## 本文抜粋
2016年7月18日
――会社とご自身の経歴を教えてください。
チア・パラリン(以下、チア) はい、私の名前はチア・パラリンと言います。アムレットのCEOで、弊社では1995年から働き始めました。1997年にジェネラルマネージャーに、2000年から2014年まで14年間ボードメンバーを務め、その後現職に就いています。
アムレットとしては、フランスのNGOとして始まり、1991年貧しい人々にお金を貸したのが事業を開始したきっかけです。当時のカンボジアはそれが出来ましたからね。その後人口増加と共に小口融資の需要が高まり、1995年に事業として安定してきました。それから農業者向け融資など積極的に拡大を行い、2000年に法人化、それから2001年5月にNBCからライセンスを受けました。

## データ行
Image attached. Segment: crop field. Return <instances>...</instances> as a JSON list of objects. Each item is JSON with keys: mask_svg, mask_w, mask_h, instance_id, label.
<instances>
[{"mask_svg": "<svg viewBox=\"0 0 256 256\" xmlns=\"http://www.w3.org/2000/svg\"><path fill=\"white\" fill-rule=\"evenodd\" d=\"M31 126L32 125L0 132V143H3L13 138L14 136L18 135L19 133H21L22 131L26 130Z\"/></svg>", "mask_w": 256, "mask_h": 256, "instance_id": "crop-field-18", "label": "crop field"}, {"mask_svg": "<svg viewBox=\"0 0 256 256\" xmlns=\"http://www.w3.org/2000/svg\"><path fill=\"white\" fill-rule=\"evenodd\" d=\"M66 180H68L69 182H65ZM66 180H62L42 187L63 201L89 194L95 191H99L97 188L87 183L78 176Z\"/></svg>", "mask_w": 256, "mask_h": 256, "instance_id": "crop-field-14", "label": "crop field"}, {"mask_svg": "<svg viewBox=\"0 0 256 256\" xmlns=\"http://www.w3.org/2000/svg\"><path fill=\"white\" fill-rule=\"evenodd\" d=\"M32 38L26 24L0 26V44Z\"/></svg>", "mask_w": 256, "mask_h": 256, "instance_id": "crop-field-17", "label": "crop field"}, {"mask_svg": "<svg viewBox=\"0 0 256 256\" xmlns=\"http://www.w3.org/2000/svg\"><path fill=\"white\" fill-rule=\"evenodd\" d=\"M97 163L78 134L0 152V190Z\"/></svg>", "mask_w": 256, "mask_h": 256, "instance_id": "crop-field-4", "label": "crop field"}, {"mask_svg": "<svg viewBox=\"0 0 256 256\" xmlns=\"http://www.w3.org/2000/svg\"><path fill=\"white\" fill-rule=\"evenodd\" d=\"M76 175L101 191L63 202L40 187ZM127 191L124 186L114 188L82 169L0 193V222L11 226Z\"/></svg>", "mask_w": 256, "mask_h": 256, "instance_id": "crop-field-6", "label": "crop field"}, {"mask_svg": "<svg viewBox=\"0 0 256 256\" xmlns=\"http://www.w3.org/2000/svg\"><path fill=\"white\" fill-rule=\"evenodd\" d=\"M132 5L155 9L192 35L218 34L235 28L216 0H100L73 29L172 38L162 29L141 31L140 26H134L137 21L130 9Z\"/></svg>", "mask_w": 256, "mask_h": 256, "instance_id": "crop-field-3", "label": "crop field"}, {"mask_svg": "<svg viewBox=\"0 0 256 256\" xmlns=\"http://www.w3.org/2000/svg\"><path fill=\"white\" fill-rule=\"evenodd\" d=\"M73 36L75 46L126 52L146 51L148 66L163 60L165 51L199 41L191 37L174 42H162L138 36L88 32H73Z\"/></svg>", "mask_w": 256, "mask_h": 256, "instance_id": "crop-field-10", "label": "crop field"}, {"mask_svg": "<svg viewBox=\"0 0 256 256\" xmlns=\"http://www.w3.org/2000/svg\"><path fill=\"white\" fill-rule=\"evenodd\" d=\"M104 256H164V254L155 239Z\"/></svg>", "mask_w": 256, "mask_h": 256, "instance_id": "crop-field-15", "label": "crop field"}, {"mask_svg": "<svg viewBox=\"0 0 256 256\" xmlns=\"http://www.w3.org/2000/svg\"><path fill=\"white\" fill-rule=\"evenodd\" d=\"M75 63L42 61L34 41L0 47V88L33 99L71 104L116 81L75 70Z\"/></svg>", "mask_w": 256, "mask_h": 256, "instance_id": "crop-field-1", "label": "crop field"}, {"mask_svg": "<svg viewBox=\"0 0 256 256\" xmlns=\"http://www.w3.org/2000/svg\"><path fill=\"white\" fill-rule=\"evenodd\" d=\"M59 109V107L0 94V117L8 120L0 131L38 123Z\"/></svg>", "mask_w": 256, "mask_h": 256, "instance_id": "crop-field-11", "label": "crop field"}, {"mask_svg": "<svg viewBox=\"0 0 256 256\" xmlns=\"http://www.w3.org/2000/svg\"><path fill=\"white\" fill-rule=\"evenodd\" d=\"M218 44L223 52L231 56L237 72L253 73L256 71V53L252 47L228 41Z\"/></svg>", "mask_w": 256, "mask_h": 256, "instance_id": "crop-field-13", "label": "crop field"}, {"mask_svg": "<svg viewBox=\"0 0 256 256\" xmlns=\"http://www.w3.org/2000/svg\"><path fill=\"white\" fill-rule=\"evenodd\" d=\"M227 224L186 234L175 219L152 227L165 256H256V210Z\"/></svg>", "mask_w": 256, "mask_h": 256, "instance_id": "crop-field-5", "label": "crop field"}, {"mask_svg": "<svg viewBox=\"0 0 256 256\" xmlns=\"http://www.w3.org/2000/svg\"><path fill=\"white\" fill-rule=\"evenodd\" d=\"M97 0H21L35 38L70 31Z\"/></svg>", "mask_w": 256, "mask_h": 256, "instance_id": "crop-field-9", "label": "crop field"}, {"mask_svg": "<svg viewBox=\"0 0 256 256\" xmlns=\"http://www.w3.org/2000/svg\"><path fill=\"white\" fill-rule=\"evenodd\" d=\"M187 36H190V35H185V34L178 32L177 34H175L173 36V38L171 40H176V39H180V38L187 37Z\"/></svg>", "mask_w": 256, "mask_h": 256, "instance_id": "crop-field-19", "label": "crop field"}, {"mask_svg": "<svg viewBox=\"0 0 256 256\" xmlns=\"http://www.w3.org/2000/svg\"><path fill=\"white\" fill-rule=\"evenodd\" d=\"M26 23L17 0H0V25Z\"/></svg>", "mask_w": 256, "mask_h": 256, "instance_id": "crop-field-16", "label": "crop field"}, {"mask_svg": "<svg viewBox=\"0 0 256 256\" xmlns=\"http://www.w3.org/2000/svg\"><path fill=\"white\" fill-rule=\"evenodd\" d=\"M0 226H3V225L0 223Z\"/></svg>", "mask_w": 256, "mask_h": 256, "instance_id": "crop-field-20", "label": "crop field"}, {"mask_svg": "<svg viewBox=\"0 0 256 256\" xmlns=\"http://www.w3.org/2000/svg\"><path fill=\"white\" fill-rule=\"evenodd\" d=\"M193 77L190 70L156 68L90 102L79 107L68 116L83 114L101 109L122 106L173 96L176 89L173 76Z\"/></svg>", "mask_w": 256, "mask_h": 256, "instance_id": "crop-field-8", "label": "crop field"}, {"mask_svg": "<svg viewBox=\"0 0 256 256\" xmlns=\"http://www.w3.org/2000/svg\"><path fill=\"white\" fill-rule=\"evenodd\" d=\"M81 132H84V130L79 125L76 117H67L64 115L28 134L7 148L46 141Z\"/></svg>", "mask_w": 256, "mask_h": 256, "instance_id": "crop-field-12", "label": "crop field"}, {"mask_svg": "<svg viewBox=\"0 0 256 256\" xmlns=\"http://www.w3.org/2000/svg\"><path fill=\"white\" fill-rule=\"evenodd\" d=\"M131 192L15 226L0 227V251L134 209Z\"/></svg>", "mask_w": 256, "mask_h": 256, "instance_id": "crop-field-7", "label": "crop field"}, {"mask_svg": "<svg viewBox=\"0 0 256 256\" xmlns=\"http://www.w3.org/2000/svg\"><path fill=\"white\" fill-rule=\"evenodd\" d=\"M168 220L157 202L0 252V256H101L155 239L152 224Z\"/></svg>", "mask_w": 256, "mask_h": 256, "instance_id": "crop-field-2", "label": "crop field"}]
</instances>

...

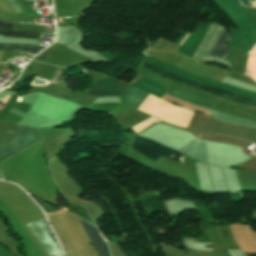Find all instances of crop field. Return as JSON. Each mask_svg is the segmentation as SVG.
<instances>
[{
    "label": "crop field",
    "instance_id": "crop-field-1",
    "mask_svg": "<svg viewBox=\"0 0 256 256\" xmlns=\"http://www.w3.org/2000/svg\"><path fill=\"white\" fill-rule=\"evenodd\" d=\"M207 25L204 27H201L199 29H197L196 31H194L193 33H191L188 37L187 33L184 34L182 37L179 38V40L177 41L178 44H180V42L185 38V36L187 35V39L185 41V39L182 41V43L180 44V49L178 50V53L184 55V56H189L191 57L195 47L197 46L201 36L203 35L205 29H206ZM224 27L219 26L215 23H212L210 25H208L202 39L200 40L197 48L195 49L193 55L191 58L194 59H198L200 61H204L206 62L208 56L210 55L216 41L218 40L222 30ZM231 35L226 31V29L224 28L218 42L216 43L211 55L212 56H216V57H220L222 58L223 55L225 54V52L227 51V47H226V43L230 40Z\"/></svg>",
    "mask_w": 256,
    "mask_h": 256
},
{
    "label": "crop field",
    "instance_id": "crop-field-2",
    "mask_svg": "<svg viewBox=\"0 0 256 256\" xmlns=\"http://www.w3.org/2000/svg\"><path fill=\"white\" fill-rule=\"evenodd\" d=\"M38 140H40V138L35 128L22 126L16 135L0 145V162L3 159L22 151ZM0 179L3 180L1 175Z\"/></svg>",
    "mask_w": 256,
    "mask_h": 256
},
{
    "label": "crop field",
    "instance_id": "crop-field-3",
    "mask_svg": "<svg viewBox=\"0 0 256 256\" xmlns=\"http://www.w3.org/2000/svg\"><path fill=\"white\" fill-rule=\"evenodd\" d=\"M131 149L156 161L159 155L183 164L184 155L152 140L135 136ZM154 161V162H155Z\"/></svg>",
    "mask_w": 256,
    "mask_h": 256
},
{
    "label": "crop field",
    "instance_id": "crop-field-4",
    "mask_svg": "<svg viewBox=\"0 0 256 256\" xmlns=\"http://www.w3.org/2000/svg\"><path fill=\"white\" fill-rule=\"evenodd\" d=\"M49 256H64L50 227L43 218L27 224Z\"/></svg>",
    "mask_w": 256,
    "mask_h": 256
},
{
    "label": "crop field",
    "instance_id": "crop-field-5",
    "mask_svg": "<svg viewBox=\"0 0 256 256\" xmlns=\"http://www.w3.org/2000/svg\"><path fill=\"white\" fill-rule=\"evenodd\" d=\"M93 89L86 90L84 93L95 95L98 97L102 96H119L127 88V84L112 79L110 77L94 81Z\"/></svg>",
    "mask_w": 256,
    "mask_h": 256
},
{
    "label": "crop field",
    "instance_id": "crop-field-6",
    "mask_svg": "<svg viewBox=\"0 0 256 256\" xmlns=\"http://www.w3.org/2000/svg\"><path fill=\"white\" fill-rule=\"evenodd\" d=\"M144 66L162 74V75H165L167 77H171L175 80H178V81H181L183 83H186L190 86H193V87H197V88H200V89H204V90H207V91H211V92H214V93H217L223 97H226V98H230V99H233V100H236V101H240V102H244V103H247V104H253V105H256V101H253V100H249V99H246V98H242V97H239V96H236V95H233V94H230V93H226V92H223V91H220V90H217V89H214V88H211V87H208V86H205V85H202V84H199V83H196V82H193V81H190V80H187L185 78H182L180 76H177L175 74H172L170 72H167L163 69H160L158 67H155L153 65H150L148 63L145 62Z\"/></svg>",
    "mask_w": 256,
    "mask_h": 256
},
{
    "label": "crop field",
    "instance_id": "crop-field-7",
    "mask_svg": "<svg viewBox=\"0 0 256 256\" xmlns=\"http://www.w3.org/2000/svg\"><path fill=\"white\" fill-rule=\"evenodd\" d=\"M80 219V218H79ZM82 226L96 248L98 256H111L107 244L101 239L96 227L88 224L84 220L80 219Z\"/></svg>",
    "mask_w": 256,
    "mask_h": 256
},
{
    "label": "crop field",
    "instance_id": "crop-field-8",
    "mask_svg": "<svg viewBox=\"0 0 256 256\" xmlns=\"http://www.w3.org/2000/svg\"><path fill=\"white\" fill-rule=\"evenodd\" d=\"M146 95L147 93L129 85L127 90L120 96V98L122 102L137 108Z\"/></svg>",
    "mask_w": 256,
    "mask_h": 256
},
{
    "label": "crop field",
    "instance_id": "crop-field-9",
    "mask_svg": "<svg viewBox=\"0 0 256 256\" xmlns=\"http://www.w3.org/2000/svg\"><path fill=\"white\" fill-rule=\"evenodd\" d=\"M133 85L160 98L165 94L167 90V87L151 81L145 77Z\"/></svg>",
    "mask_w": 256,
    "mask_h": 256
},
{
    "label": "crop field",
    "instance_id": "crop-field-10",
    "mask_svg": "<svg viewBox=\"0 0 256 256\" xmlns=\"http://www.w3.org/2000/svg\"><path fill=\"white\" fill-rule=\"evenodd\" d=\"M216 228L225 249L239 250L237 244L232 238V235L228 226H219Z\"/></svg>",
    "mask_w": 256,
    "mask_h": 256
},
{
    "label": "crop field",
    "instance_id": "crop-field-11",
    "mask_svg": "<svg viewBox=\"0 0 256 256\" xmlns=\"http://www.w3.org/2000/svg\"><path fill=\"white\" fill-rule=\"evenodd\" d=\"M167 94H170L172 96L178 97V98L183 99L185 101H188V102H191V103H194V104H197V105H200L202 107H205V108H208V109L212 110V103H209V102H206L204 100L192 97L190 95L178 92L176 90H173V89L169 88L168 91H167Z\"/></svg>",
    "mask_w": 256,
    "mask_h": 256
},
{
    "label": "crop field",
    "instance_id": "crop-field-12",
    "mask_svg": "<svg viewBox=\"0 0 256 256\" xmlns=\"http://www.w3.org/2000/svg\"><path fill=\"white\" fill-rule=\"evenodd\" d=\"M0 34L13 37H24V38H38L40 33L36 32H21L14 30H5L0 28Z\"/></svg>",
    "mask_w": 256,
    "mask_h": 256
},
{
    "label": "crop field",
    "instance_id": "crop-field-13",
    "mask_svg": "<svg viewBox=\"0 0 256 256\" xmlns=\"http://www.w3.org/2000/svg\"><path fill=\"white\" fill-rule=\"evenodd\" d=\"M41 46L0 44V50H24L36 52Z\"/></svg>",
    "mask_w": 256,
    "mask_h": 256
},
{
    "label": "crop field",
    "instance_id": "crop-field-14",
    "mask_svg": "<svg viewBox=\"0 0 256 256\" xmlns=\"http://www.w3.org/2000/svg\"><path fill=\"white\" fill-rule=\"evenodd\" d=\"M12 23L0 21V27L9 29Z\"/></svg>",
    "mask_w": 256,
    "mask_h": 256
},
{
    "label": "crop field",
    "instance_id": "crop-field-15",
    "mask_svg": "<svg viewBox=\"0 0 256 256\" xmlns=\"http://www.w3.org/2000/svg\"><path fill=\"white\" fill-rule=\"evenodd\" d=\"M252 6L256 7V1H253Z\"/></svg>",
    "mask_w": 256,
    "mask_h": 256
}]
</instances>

## 作業内容
1. アムレットCEOのインタビューのうち、「チア・パラリン(以下、チア)」から「からライセンスを受けました。」までを、その語句も含めて一字一句違えずに繰り返すこと。
2. アムレットCEOのインタビューが途切れたところから話を拾い上げ、続きを書くこと。
レコードは本文とは別の出典から取ったものだ。

## この演習の解答
1.
チア・パラリン(以下、チア) はい、私の名前はチア・パラリンと言います。アムレットのCEOで、弊社では1995年から働き始めました。1997年にジェネラルマネージャーに、2000年から2014年まで14年間ボードメンバーを務め、その後現職に就いています。
アムレットとしては、フランスのNGOとして始まり、1991年貧しい人々にお金を貸したのが事業を開始したきっかけです。当時のカンボジアはそれが出来ましたからね。その後人口増加と共に小口融資の需要が高まり、1995年に事業として安定してきました。それから農業者向け融資など積極的に拡大を行い、2000年に法人化、それから2001年5月にNBCからライセンスを受けました。

2.
当初は4~5州でしたが、カンボジアの経済発展に伴い今では25の州に対応しており、マイクロファイナンス事業としては成功していますよ。2009年には預金ライセンスも取得しました。現在カンボジアには56社のマイクロファイナンスがありますが8社しか預金業務を許されていません。弊社は融資額4億5000万ドル、預金額2億4000万ドル、その内15%はローカルのお客様で占めています。
――最近のホットなトピックを教えて下さい。
チア 2015年に携帯電話を使ったサービスを始めました。どこにいても現金の出納が可能なモバイルテラーサービス、より幅広く対応出来るモバイルバンキングサービスです。モバイルバンキングサービスでは、口座開設、預金の預入れ・引出しはもちろん、預金がこの金額を超えた、いくら引き出された等、収支のバランスや預金額の推移がお客様宛に連絡が入るんですよ。それら全てがスマートフォンで出来るようになりました。モバイルサービスはカンボジア全土で幅広く利用されており、ほとんどの企業も自社で開発したソフトを使用し行っていますね。
また、中小企業向け融資も増えていますよ。通常のマイクロファイナンスと比べ融資額が高く、5万ドルだった上限が現在は7万ドルに上昇しました。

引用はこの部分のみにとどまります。